### Passage to read
+ + + + +

Mini synchrotron enables biomedical imaging research

By LabOnline Staff
Tuesday, 12 September, 2017 | Supplied by: AXT Pty Ltd


Mucls

Lyncean Technologies has developed the Munich Compact Light Source (MuCLS) for the Munich School of BioEngineering, based at the Technical University of Munich (TUM). The light generated by the MuCLS can be used to increase contrast in techniques that can be applied to real-world medical diagnosis problems, thus enabling groundbreaking biomedical imaging research.

The MuCLS is a mini synchrotron capable of creating a nearly monochromatic, energy tuneable X-ray beam. X-rays are generated via inverse Compton scattering when an electron bunch circulating at 65 MHz in a miniature storage ring collides with high power laser pulses stored in a resonant optical cavity. The X-ray source is thus able to deliver synchrotron-quality data for a wide variety of laboratory experiments.

According to the TUM team, the mean flux measured when the MuCLS was commissioned in 2015 was in excess of 1 x 1010 photons/s at 35 keV. Increasing the X-ray flux is desirable to shorten data acquisition times and to increase the signal-to-noise ratio of measurements. In April 2017, the high-power laser system was upgraded on the MuCLS, which increased the stored laser power in the optical cavity of the system from 100 to >300 kW. The X-ray flux at 35 keV was subsequently measured to be in excess of 3 x 1010 ph/s at 35 keV.

In a study published in the journal EPL in November 2016, the TUM team presented the first grating-based multimodal tomosynthesis images of a human breast slice acquired via a CLS to investigate the possibilities of improved breast cancer diagnostics. The CLS’s relatively large partially coherent X-ray beam was found to be particularly suitable for the investigation of preclinical applications of grating-based phase-contrast and dark-field imaging.

+ + + + +

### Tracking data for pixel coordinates
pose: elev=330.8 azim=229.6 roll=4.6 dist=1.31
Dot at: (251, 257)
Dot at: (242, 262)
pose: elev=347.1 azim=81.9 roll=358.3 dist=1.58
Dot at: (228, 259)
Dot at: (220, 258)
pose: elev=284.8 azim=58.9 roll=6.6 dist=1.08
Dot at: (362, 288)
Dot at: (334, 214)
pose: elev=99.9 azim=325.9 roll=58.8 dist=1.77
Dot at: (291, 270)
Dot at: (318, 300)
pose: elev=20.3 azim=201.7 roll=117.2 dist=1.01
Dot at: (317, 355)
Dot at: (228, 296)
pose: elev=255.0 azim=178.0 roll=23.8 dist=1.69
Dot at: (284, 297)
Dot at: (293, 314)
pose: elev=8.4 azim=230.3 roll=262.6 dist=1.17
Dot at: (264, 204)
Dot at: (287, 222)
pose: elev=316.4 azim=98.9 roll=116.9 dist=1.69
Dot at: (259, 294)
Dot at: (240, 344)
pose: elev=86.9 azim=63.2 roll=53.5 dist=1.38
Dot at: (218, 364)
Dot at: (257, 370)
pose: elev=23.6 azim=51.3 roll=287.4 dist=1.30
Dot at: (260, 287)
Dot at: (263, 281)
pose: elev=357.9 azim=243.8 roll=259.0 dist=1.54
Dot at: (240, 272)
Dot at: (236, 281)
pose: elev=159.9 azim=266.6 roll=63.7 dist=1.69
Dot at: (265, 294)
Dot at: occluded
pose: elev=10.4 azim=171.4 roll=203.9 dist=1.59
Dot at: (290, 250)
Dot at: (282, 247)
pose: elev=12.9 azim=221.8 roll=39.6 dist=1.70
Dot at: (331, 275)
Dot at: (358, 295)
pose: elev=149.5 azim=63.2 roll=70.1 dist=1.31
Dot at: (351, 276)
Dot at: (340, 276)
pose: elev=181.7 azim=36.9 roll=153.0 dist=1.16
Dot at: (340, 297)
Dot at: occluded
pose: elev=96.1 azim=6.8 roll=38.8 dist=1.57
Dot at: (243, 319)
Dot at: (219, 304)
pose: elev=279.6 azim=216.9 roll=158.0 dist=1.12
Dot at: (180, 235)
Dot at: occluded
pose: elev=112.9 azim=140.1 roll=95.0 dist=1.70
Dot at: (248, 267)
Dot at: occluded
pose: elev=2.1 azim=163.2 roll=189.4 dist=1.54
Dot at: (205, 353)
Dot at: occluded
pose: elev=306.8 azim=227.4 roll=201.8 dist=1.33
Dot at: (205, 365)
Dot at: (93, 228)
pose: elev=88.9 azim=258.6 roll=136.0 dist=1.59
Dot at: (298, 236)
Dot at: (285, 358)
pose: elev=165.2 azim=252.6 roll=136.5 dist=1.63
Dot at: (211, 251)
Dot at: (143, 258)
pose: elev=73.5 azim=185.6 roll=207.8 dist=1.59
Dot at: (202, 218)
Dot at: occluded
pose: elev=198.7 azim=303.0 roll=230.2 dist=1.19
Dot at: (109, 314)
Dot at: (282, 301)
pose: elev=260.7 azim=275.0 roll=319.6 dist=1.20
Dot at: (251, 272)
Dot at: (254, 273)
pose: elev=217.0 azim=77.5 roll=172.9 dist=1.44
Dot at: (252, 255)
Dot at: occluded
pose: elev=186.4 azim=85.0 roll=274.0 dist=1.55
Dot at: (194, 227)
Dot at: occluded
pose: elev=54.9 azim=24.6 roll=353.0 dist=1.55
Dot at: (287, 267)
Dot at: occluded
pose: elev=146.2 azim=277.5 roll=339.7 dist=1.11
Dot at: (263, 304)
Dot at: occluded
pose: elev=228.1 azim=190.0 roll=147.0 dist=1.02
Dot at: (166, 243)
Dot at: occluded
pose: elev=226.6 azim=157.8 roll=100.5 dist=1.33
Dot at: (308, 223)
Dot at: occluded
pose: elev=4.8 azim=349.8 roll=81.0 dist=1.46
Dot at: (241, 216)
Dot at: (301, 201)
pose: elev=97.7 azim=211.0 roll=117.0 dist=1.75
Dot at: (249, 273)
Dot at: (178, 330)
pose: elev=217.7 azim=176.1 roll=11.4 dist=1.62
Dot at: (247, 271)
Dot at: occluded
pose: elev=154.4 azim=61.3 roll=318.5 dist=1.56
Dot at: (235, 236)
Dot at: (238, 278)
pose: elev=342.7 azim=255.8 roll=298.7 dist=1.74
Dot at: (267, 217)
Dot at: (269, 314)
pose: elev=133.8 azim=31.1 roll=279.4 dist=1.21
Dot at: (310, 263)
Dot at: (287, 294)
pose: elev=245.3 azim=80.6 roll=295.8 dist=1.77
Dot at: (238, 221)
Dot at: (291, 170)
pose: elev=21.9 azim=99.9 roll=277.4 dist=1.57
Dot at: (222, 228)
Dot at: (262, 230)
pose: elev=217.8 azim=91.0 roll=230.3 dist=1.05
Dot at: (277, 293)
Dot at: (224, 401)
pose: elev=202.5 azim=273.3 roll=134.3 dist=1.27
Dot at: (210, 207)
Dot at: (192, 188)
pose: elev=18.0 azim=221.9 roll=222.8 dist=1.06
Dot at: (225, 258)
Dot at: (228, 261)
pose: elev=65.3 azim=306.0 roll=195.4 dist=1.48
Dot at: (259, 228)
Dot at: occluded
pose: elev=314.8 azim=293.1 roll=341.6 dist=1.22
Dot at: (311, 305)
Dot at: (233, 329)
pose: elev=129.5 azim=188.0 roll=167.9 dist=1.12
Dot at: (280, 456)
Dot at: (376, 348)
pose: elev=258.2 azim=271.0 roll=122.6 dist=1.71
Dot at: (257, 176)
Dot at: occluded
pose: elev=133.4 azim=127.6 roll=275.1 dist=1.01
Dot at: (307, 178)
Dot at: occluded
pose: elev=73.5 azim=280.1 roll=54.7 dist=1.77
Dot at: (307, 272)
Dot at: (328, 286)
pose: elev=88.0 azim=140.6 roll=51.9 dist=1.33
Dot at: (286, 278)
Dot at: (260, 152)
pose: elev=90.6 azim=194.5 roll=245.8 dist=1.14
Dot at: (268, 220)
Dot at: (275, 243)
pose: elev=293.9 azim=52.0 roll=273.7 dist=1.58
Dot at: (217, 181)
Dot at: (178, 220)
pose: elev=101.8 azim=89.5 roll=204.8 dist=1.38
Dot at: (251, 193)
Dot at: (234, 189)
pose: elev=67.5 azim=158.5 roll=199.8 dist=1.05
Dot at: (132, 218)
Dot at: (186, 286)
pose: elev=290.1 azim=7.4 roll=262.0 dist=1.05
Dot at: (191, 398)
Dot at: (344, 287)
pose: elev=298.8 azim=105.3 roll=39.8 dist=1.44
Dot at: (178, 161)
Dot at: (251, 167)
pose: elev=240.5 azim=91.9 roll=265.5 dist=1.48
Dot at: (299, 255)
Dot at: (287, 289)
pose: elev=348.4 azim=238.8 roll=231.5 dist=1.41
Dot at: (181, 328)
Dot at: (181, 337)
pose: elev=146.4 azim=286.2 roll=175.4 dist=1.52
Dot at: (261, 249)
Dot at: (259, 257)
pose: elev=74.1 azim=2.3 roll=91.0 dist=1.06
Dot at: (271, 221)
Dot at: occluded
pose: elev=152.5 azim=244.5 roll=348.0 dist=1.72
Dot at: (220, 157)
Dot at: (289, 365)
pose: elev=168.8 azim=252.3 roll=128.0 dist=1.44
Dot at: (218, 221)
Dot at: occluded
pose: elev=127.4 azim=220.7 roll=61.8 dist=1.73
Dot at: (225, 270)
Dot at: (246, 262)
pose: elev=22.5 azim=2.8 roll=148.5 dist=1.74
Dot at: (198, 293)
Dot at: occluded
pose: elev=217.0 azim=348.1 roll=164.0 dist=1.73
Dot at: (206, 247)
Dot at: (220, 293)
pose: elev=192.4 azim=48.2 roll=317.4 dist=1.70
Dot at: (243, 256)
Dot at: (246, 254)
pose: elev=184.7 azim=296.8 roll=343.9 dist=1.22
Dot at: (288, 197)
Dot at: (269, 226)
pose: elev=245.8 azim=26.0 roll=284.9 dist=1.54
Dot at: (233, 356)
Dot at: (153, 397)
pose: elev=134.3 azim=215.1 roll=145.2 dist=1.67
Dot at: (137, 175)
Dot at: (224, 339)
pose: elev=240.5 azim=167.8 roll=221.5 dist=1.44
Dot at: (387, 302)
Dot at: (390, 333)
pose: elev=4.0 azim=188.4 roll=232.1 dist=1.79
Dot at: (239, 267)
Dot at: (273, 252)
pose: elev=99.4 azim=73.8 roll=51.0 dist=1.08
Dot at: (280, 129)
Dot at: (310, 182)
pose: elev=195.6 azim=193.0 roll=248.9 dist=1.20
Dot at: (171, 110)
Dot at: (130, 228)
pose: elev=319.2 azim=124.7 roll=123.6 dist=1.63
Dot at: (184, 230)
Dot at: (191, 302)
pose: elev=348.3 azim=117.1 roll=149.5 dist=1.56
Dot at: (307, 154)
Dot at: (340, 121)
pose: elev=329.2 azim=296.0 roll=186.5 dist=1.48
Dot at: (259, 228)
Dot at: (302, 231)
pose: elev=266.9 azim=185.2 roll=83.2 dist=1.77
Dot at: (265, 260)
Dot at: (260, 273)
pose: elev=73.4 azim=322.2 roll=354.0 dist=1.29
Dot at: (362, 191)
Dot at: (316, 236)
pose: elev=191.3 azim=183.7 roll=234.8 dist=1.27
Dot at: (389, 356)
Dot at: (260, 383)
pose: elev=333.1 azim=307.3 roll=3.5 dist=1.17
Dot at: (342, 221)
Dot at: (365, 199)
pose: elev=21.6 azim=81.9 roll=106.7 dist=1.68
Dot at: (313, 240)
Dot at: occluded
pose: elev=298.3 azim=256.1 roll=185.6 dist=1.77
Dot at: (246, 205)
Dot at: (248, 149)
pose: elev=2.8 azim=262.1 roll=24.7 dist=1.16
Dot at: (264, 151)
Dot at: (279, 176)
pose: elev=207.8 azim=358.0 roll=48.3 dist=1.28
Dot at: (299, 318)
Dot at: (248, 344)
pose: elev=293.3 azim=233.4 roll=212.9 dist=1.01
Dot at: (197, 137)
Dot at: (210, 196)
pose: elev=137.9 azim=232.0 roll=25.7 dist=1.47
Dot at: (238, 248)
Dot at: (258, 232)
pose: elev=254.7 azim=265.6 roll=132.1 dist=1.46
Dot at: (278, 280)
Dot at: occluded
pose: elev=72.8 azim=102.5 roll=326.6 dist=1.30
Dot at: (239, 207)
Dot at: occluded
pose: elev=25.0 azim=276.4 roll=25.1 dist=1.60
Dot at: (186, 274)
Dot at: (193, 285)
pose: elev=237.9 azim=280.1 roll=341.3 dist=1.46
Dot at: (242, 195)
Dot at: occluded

+ + + + +

### Task instructions
(a) In the article on the Munich Compact Light Source, how much stored laser power did the optical cavity hold before and after the April 2017 upgrade?
(b) Extend the article on the Munich Compact Light Source, picking up after its final sentence.

### Replies
(a) It rose from 100 kW to more than 300 kW.

(b)
In a February 2017 study, published in Scientific Reports, the MuCLS was used to reduce the contrast media in iodine- and gadolinium-based X-ray coronary angiography through the use of quasi-monochromatic spectra. A reduction in iodine-based contrast media is useful for patients who present with chronic renal insufficiency or with severe iodine allergy, who could benefit from a reduced contrast agent concentration achieved through, for example, the application of a mono-energetic X-ray beam.

Finally, in a July 2017 study from Scientific Reports, the researchers demonstrated propagation-based X-ray phase-contrast imaging in known phantoms and the lungs and airways of a mouse. They observed that edge enhancement and quantitative phase retrieval were successfully performed in the known phantom, while the images of the mouse show the potential for live bio-imaging research studies that capture biological function using short exposures.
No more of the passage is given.